GİRİŞ
Aidatlar, toplu yaşam alanlarında düzenin sağlanması, ortak alanların bakımı, onarımı ve yönetimi için kat maliklerinden alınan ve kat mülkiyeti hukukunun temel unsurlarından biridir. Bu makalemizde, 634 Sayılı Kat Mülkiyeti Kanunu (“KMK”) kapsamında aidatın hukuki niteliği, belirlenme şekli ve uygulamada karşılaşılan sorunlar incelenecektir.
A. YASAL DÜZENLEMELER KAPSAMINDA “AİDAT” KAVRAMI
634 sayılı Kat Mülkiyeti Kanunu’nun 20. maddesi, ortak giderlerin (aidatların) nasıl belirleneceğini ve kimlerin söz konusu aidatlardan sorumlu olduğunu düzenlemektedir. Söz konusu maddeye göre her kat maliki, anagayrimenkulün bakım, onarım, temizlik, sigorta gibi ortak giderlerine katılmakla yükümlüdür. Bu yükümlülük, kat malikinin mülkiyet hakkına sıkı sıkıya bağlıdır ve vazgeçilemez niteliktedir. Aidat, bu ortak giderlerin karşılanması için maliklerden toplanan bedel olup, yasal dayanağını doğrudan Kat Mülkiyeti Kanunu’ndan almaktadır.

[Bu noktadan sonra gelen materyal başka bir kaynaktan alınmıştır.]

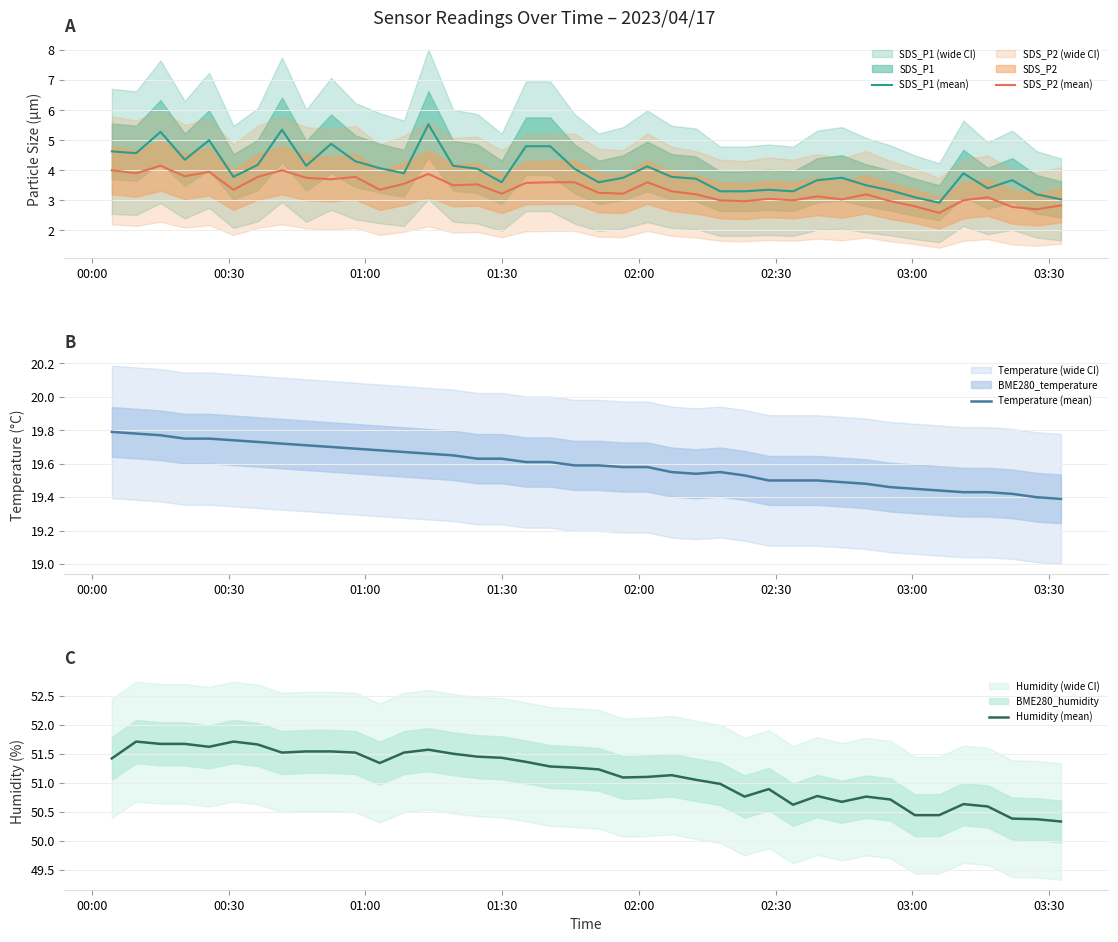

True or false: SDS_P1 (mean) and SDS_P2 (mean) intersect in this chart.

False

Bu noktada belirtilmelidir ki, KMK’nın 20/1-c. maddesine göre; “Kat malikleri ortak yer veya tesisler üzerindeki kullanma hakkından vazgeçmek veya kendi bağımsız bölümünün durumu dolayısıyla bunlardan faydalanmaya lüzum ve ihtiyaç bulunmadığını ileri sürmek suretiyle bu gider ve avans payını ödemekten kaçınamaz.” hükmü gereği her kat maliki apartman veya sitenin ortak giderlerine katılmakla yükümlüdür. Ancak kat malikleri alacakları karar ile bazı kat maliklerinin belirli ortak giderlere katılmayacağı yönünde de karar verebilir. Örneğin, kat maliklerinin oy birliğiyle alınmış bir karar doğrultusunda asansörü kullanmayan zemin kat maliklerinin asansör giderlerinden muaf tutulması mümkün olabilir.

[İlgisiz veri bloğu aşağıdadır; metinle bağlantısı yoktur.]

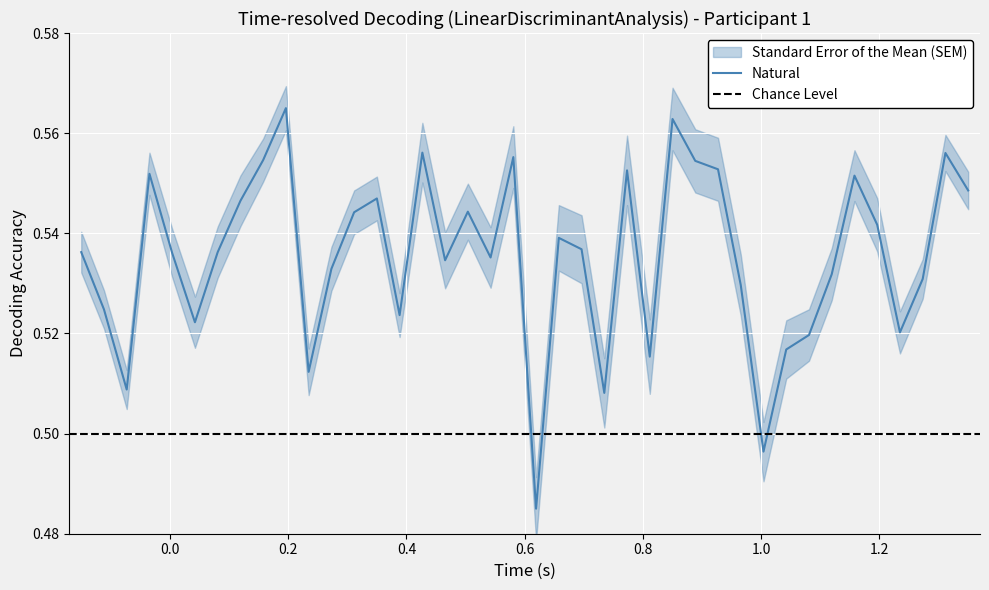

What is the difference between the maximum and minimum values?

0.1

B. AİDATIN BELİRLENME ÖLÇÜTLERİ
Kural olarak aidat bedelleri Kat Malikleri Kurulu tarafından belirlenmektedir. Bu kapsamda Aidat tutarının belirlenmesi ve değiştirilmesi için öncelikle Kat Malikleri Kurulunun yılda en az bir kez toplanması gerekir. Toplantıda gündemde aidat belirlenmesi/değişikliği konusu yer almalıdır. Aidat miktarları, kat malikleri kurulunun oy çokluğuyla alacağı karar ile belirlenir. Aidat hesaplamaları konusunda öncelikle işletme projesi esas alınmaktadır. Söz konusu işletme projesi kapsamında taşınmazın 1 (bir) yıllık gelir ve gider tablosu çıkarılmakta olup belirlenen bütçeye Kat Malikleri Kurulu karar vermektedir. Eğer yıl içinde öngörülemeyen büyük giderler çıkarsa, örneğin asansör değişimi, Kat Malikleri Kurulu toplanarak ek bütçe ve/veya ek aidat oluşturabilir. Uygulamada genellikle aidatın metrekareye ya da arsa payına göre hesaplandığı görülmektedir.

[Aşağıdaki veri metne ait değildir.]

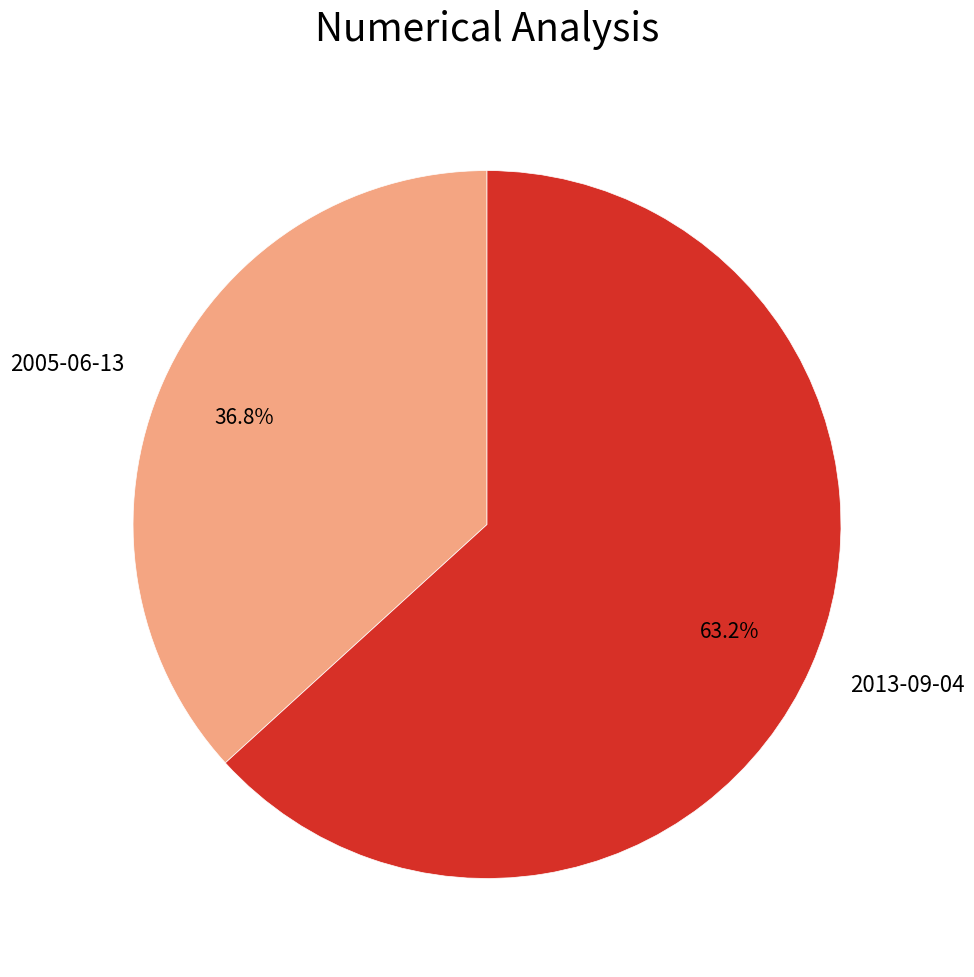

Rank the categories by value from lowest to highest.

2005-06-13, 2013-09-04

Öte yandan, site yönetimlerinde karşımıza daha farklı bir tablo çıkmaktadır. Şöyle ki, Kat Mülkiyeti kuruluşunda tüm kat maliklerinin onayı ile hazırlanan yönetim planı ile işletme projesine paralel olarak kat malikleri aidatın ne kadar olacağına, ne zaman ödeneceğine ve aidatlarda hangi oranda artış yapılacağına ilişkin konularda maddelerin eklenmesi ile aidata ilişkin özel kurallar belirlenebilir. Bu durumda ise kat maliklerinin her yıl aidat belirlemesine bir ihtiyaç olmadan aidata ilişkin hükümler uygulama alanı bulacaktır.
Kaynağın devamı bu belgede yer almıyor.